> What to produce
Set down a word-for-word copy of the data below, limited to the lines from the first through the line with "modified, and potentially".
+++ Data +++
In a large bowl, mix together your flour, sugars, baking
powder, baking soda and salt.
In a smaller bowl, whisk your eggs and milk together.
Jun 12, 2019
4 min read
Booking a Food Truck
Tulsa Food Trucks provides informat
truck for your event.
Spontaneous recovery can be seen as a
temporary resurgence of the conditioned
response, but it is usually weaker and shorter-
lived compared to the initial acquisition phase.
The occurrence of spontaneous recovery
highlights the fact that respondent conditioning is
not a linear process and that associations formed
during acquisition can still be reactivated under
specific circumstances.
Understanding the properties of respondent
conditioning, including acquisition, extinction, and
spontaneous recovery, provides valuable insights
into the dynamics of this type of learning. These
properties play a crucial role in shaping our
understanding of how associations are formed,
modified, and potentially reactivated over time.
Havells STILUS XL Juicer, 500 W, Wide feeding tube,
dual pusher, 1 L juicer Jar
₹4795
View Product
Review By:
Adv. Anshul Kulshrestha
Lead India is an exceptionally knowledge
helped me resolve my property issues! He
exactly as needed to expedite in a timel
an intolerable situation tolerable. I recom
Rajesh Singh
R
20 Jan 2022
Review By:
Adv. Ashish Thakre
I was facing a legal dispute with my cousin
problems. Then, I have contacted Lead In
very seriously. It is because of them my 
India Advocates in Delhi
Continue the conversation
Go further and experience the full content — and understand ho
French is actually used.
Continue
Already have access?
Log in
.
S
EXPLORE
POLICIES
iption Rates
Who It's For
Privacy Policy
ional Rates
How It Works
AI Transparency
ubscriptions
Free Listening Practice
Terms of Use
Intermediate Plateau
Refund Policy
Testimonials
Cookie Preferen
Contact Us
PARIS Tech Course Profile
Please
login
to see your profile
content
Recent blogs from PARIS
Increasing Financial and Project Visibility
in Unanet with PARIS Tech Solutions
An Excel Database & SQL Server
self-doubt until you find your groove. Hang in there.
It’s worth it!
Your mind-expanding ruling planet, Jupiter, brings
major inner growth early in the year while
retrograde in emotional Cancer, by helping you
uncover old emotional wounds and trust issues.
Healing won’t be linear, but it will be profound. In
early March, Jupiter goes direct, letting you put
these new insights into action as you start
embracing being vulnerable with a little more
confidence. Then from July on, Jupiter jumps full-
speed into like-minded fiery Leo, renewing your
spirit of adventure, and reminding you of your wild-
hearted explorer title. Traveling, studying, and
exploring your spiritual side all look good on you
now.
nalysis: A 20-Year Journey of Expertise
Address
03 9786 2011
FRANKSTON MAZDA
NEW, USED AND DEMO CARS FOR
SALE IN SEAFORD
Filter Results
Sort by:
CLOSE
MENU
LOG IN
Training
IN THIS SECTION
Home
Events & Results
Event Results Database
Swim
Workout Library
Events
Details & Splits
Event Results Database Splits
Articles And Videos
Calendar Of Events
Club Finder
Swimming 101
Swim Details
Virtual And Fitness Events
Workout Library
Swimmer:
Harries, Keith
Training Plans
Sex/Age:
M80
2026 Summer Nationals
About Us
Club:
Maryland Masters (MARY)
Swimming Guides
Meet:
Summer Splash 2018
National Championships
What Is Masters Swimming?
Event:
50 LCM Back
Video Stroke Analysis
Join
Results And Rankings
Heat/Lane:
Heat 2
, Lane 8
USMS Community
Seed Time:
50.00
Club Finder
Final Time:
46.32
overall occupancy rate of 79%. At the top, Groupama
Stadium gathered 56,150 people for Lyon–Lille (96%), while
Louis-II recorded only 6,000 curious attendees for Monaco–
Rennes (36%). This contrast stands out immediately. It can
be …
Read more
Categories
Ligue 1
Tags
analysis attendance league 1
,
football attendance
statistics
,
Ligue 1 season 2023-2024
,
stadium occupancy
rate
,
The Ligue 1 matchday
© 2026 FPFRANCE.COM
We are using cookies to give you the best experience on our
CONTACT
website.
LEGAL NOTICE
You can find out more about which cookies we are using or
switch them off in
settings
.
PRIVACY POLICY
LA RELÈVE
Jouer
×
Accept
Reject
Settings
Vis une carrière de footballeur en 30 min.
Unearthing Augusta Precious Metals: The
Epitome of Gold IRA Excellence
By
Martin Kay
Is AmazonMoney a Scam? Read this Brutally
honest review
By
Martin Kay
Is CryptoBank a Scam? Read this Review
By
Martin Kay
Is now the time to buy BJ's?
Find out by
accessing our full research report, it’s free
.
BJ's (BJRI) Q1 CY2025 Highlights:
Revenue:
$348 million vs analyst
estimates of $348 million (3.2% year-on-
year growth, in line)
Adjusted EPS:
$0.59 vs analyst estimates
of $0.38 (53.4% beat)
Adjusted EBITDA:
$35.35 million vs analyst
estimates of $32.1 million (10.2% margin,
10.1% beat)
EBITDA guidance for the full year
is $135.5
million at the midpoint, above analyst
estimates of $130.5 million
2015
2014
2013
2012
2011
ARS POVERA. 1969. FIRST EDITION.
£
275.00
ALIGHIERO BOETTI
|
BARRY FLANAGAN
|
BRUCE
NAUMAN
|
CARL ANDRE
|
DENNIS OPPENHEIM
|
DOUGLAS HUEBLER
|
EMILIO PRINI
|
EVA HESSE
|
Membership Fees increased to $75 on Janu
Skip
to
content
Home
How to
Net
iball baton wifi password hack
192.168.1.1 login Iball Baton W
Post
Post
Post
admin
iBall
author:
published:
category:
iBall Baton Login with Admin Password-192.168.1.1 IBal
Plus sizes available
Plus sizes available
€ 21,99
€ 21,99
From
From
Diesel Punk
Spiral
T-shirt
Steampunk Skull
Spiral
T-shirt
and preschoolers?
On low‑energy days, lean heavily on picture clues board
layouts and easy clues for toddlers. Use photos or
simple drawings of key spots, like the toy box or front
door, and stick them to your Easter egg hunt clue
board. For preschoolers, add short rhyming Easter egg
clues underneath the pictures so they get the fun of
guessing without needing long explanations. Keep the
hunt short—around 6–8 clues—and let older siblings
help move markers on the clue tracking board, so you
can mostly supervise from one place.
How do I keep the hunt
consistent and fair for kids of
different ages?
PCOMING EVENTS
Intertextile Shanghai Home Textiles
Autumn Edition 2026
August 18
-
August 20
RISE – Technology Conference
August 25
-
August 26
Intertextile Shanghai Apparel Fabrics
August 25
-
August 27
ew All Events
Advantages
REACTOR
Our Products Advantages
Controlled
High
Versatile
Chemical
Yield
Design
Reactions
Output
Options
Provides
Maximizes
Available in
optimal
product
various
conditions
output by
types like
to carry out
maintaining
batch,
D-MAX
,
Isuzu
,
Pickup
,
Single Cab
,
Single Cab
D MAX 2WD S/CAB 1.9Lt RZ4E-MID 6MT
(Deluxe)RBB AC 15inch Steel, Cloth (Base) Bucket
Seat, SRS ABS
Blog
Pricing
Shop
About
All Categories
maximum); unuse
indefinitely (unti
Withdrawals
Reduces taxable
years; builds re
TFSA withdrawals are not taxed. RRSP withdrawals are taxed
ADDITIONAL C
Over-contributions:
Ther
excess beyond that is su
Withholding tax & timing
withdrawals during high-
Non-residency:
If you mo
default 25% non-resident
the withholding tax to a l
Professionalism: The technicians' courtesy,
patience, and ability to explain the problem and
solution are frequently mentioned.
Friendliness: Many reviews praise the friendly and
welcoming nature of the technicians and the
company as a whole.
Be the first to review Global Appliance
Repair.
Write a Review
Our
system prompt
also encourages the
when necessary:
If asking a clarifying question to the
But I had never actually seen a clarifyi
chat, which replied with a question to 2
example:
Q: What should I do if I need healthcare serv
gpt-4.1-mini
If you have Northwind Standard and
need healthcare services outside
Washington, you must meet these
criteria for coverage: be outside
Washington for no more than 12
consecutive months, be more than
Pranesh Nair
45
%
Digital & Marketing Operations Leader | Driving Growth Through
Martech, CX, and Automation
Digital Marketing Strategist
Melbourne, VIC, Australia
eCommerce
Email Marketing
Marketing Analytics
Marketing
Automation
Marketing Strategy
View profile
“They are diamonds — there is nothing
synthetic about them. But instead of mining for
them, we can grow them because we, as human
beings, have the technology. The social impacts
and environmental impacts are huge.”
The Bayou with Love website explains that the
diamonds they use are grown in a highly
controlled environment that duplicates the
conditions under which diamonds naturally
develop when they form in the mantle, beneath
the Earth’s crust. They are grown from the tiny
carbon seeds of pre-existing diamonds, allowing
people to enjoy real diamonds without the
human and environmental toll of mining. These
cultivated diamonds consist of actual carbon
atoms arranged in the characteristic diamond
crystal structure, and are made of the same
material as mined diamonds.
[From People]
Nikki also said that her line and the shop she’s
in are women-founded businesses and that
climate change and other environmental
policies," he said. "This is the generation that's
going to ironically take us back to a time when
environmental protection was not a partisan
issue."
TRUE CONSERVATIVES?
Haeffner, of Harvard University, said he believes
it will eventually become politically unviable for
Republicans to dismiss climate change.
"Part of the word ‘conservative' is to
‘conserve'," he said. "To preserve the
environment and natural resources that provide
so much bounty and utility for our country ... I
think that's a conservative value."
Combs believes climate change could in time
+++
> Exercise answer
In a large bowl, mix together your flour, sugars, baking
powder, baking soda and salt.
In a smaller bowl, whisk your eggs and milk together.
Jun 12, 2019
4 min read
Booking a Food Truck
Tulsa Food Trucks provides informat
truck for your event.
Spontaneous recovery can be seen as a
temporary resurgence of the conditioned
response, but it is usually weaker and shorter-
lived compared to the initial acquisition phase.
The occurrence of spontaneous recovery
highlights the fact that respondent conditioning is
not a linear process and that associations formed
during acquisition can still be reactivated under
specific circumstances.
Understanding the properties of respondent
conditioning, including acquisition, extinction, and
spontaneous recovery, provides valuable insights
into the dynamics of this type of learning. These
properties play a crucial role in shaping our
understanding of how associations are formed,
modified, and potentially reactivated over time.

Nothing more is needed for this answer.